TASK DETAILS:
Would you please write out each entry that follows, exactly as written?

DATA UNDER STUDY:
━━━━━━━━━━━━━━━━━━━━

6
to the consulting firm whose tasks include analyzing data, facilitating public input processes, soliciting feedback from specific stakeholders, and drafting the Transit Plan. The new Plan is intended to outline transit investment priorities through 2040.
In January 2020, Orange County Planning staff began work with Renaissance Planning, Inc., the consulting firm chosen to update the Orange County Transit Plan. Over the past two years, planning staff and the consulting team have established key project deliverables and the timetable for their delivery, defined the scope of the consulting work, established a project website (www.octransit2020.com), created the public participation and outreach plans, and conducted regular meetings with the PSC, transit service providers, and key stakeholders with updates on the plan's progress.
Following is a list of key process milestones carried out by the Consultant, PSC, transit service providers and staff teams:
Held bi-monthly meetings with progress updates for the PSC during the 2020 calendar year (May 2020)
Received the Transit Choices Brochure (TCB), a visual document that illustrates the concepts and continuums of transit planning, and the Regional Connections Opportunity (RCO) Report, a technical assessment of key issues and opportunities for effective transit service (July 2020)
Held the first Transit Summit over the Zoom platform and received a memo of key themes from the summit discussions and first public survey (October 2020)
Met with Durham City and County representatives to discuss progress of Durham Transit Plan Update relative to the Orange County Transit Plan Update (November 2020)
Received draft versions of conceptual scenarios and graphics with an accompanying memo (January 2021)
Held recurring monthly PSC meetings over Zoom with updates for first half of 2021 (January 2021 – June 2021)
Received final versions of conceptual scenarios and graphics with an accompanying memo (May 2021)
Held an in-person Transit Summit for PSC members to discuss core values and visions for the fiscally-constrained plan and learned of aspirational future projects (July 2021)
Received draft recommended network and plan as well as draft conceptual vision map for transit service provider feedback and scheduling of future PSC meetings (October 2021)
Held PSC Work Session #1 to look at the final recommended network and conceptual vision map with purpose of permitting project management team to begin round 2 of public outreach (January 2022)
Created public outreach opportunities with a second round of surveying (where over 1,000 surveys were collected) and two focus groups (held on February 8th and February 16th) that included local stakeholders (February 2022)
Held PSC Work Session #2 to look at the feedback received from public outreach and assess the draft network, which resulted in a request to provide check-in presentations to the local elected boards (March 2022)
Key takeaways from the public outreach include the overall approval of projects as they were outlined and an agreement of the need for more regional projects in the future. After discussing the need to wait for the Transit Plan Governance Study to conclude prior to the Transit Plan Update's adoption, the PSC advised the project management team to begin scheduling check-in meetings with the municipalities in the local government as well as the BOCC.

━━━━━━━━━━━━━━━━━━━━

ANSWER BOX:
6
to the consulting firm whose tasks include analyzing data, facilitating public input processes, soliciting feedback from specific stakeholders, and drafting the Transit Plan. The new Plan is intended to outline transit investment priorities through 2040.
In January 2020, Orange County Planning staff began work with Renaissance Planning, Inc., the consulting firm chosen to update the Orange County Transit Plan. Over the past two years, planning staff and the consulting team have established key project deliverables and the timetable for their delivery, defined the scope of the consulting work, established a project website (www.octransit2020.com), created the public participation and outreach plans, and conducted regular meetings with the PSC, transit service providers, and key stakeholders with updates on the plan's progress.
Following is a list of key process milestones carried out by the Consultant, PSC, transit service providers and staff teams:
Held bi-monthly meetings with progress updates for the PSC during the 2020 calendar year (May 2020)
Received the Transit Choices Brochure (TCB), a visual document that illustrates the concepts and continuums of transit planning, and the Regional Connections Opportunity (RCO) Report, a technical assessment of key issues and opportunities for effective transit service (July 2020)
Held the first Transit Summit over the Zoom platform and received a memo of key themes from the summit discussions and first public survey (October 2020)
Met with Durham City and County representatives to discuss progress of Durham Transit Plan Update relative to the Orange County Transit Plan Update (November 2020)
Received draft versions of conceptual scenarios and graphics with an accompanying memo (January 2021)
Held recurring monthly PSC meetings over Zoom with updates for first half of 2021 (January 2021 – June 2021)
Received final versions of conceptual scenarios and graphics with an accompanying memo (May 2021)
Held an in-person Transit Summit for PSC members to discuss core values and visions for the fiscally-constrained plan and learned of aspirational future projects (July 2021)
Received draft recommended network and plan as well as draft conceptual vision map for transit service provider feedback and scheduling of future PSC meetings (October 2021)
Held PSC Work Session #1 to look at the final recommended network and conceptual vision map with purpose of permitting project management team to begin round 2 of public outreach (January 2022)
Created public outreach opportunities with a second round of surveying (where over 1,000 surveys were collected) and two focus groups (held on February 8th and February 16th) that included local stakeholders (February 2022)
Held PSC Work Session #2 to look at the feedback received from public outreach and assess the draft network, which resulted in a request to provide check-in presentations to the local elected boards (March 2022)
Key takeaways from the public outreach include the overall approval of projects as they were outlined and an agreement of the need for more regional projects in the future. After discussing the need to wait for the Transit Plan Governance Study to conclude prior to the Transit Plan Update's adoption, the PSC advised the project management team to begin scheduling check-in meetings with the municipalities in the local government as well as the BOCC.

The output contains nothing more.